=== Begin Enclosure ===

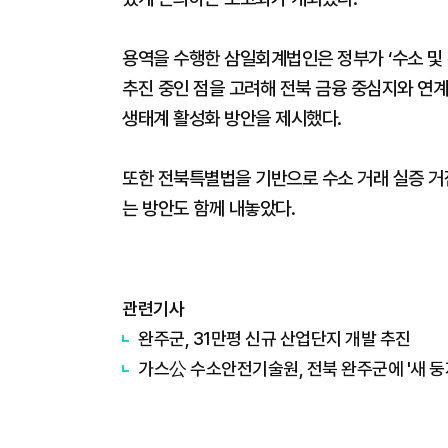
용역을 수행한 삼일회계법인은 정부가 ‘수소 및 
추진 중인 점을 고려해 전북 금융 중심지와 연계한
생태계 활성화 방안을 제시했다.
또한 전북특별법을 기반으로 수소 거래 실증 거
는 방안도 함께 내놓았다.
관련기사
완주군, 31만평 신규 산업단지 개발 추진
가스公 수소안전기술원, 전북 완주군에 '새 둥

=== End Enclosure ===

- [Work task] Restate word for word every line from the one containing "추진 중인 점을 고려해 전북 금융 중심지와 연계한" through the final line of the listing. Both end lines belong in the answer.

- [Task solution]
추진 중인 점을 고려해 전북 금융 중심지와 연계한
생태계 활성화 방안을 제시했다.
또한 전북특별법을 기반으로 수소 거래 실증 거
는 방안도 함께 내놓았다.
관련기사
완주군, 31만평 신규 산업단지 개발 추진
가스公 수소안전기술원, 전북 완주군에 '새 둥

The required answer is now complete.